With winter coming on, Marylanders, along with most folks in the Northeast, can expect to pay a good deal more to keep their houses warm. But while temperatures outside are dropping, the political temperature in Congress and state legislatures is rising from Bangor to Brownsville.
The immediate reason is the Persian Gulf crisis. In the wake of soaring oil prices, lawmakers from the oil-producing states like Texas are demanding tax incentives to stimulate drilling and seeking fees on imported oil. Such measures would be a big bonus for oil-producing states. By contrast, the Northeast and Midwest, which rely heavily on imported petroleum, would take it on the chin.

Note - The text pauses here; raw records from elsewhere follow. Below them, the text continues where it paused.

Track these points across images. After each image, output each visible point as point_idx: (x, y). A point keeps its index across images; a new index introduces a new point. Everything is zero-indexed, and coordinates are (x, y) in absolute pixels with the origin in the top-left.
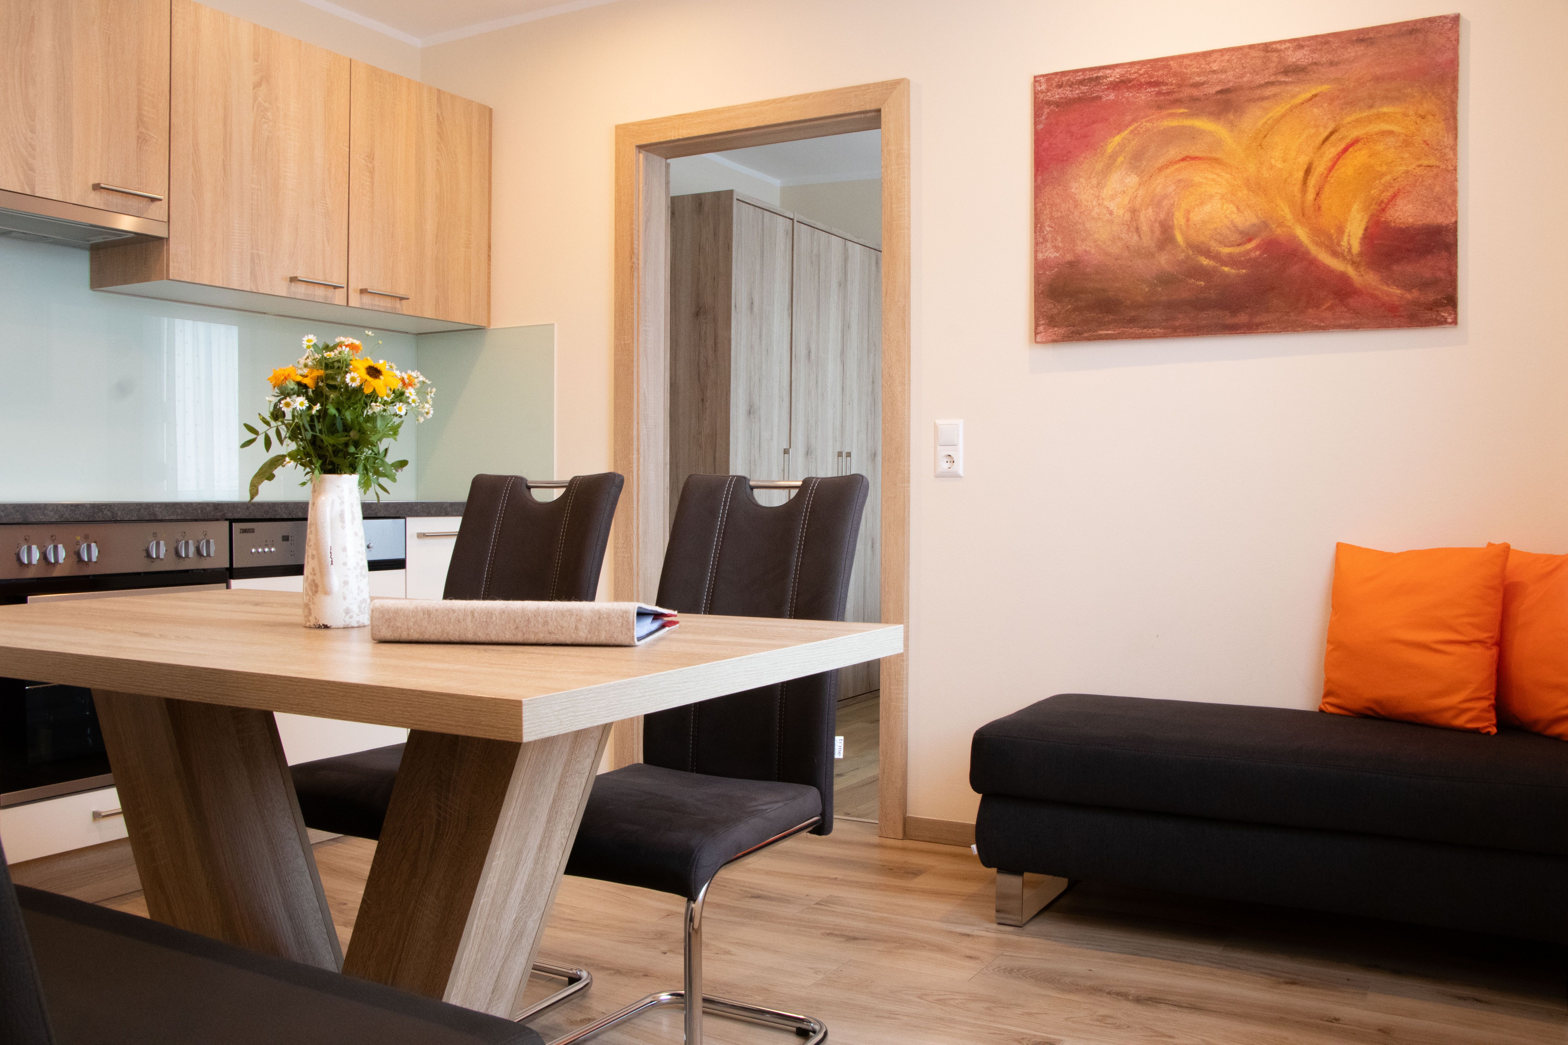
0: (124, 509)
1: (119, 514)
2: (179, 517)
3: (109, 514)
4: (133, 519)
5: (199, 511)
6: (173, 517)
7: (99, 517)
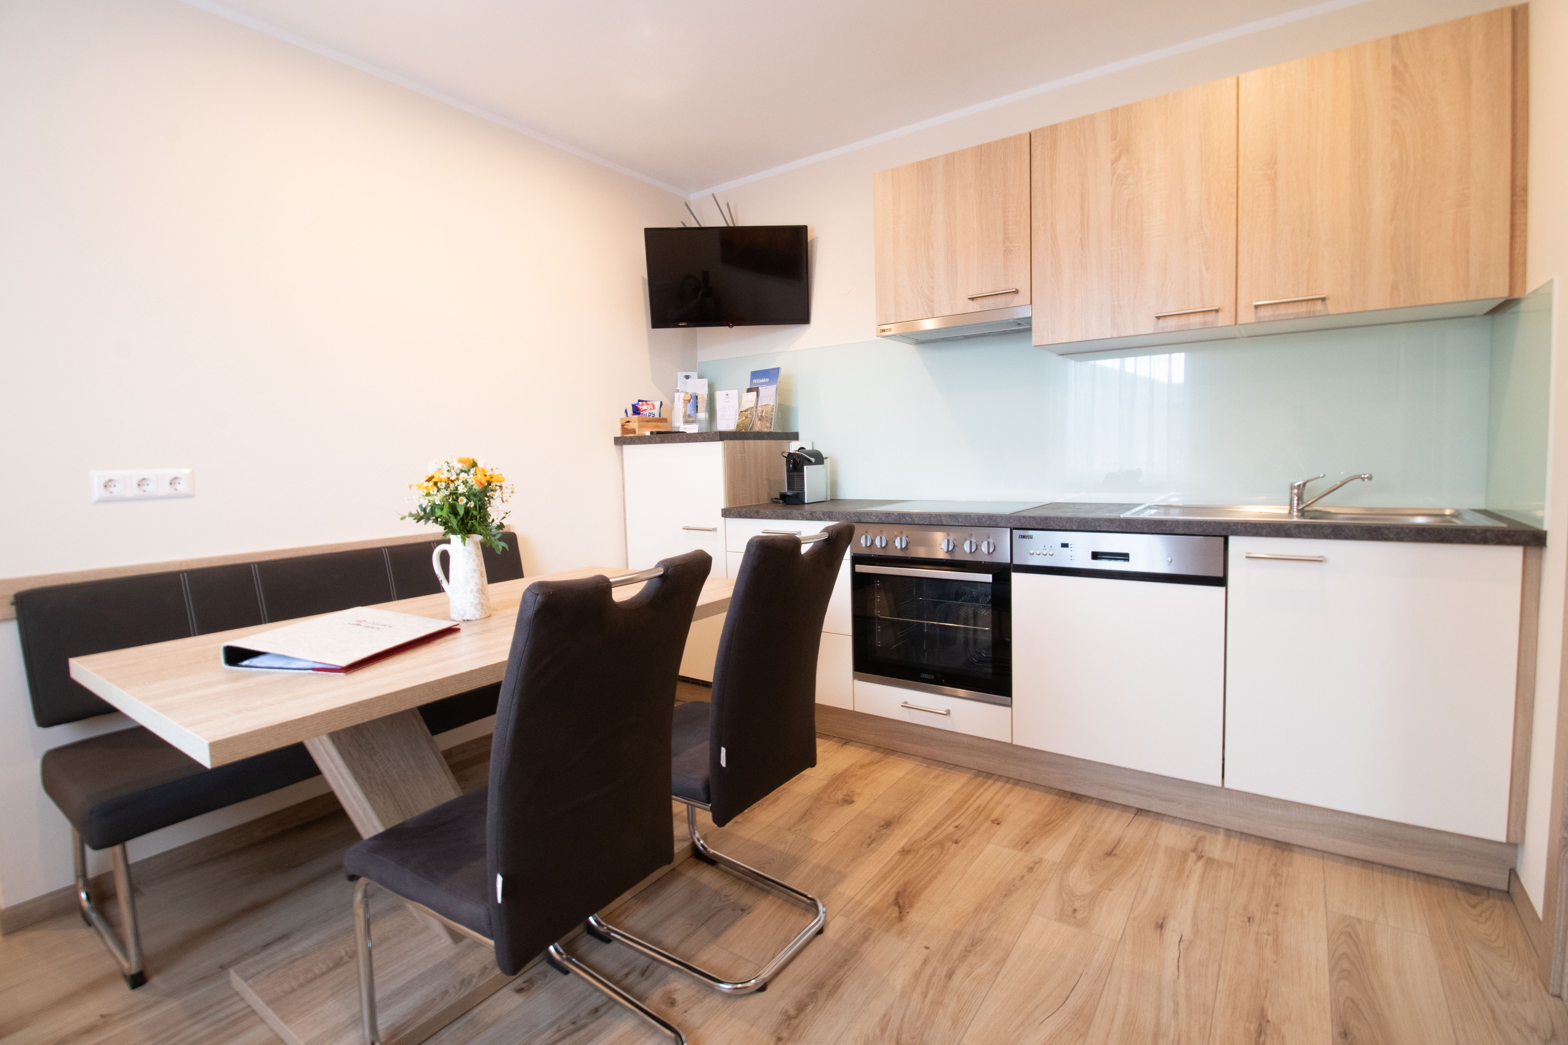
0: (920, 517)
1: (916, 520)
2: (960, 524)
3: (910, 519)
4: (926, 523)
5: (976, 521)
6: (955, 524)
7: (903, 521)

On top of that, the debate over energy policy is being waged in the context of a bitter regional battle over the S&L; bailout. The 18 states of the Northeast-Midwest region, for example, are responsible for only $1.3 billion of the $29 billion loss that resulted when state-chartered thrifts went under. But taxpayers in those states must pay the same amount as those in Texas, where insolvent thrifts accounted for $21 billion of the $29 billion -- largely because Texas simply dropped the regulatory reins.
It's unfair that states like Maryland, which cleaned up its own S&L; mess, or Vermont, which hasn't had a bank failure since the Depression, should be burdened with subsidizing Texas' orgy of greed and fraud. The proposed fee on imported oil, which would hit these states hard, only exacerbates regional inequities. No wonder lawmakers on Capitol Hill are beginning to align themselves along regional lines on this and other issues.
Congress may not be able to reverse totally this growing continental divide. But it can ensure a measure of equity by adopting a broader energy policy and, on the banking front, by beefing up regulatory oversight, limiting federal deposit insurance liability and making sure the scoundrels who have been getting a free ride pay back what they owe through new taxes.